[Records from a data collection]
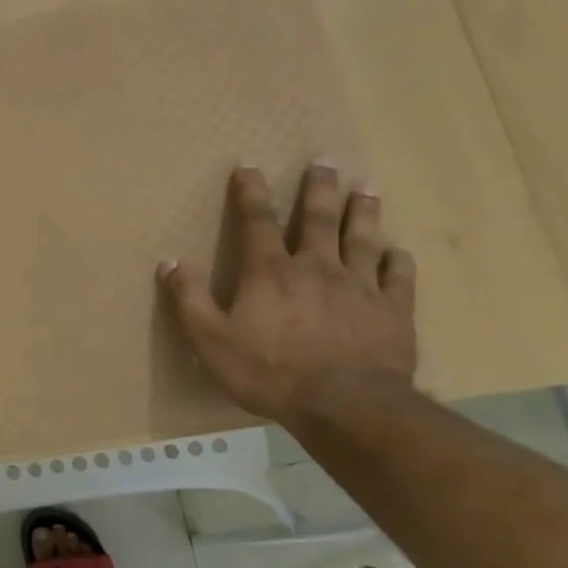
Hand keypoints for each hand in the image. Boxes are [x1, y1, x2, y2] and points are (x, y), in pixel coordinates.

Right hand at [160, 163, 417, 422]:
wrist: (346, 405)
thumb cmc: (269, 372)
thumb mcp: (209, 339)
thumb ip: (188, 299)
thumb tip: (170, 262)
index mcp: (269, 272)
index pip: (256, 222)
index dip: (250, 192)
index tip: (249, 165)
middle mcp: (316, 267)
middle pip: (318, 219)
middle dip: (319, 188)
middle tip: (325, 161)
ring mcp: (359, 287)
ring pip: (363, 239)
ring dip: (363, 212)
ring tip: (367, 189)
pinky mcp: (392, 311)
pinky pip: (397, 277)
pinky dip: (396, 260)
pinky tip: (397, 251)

* * *

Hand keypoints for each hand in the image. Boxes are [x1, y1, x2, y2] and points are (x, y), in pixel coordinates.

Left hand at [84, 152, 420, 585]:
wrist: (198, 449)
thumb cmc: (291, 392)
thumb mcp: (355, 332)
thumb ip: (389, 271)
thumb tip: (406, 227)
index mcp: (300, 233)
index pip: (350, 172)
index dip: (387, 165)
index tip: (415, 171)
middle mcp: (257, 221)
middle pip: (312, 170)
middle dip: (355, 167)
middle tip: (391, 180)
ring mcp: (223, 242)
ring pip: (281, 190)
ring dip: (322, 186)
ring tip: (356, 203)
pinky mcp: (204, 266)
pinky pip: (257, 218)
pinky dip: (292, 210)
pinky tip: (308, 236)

■ AIM OF THE TASK: Please, from the entries above, set down exactly the lines from the one containing "index tip: (415, 171)" through the one containing "pinky tip: (308, 236)", and only those.

■ RESULT FOR THIS TASK:
index tip: (415, 171)
middle mcp: (257, 221)
middle pip: (312, 170)
middle dip: (355, 167)
middle tip: (391, 180)
ring mcp: (223, 242)
ring pip: (281, 190)
ring dip: (322, 186)
ring tip: (356, 203)
pinky mcp: (204, 266)
pinky pip: (257, 218)
pinky dip: (292, 210)
pinky tip: (308, 236)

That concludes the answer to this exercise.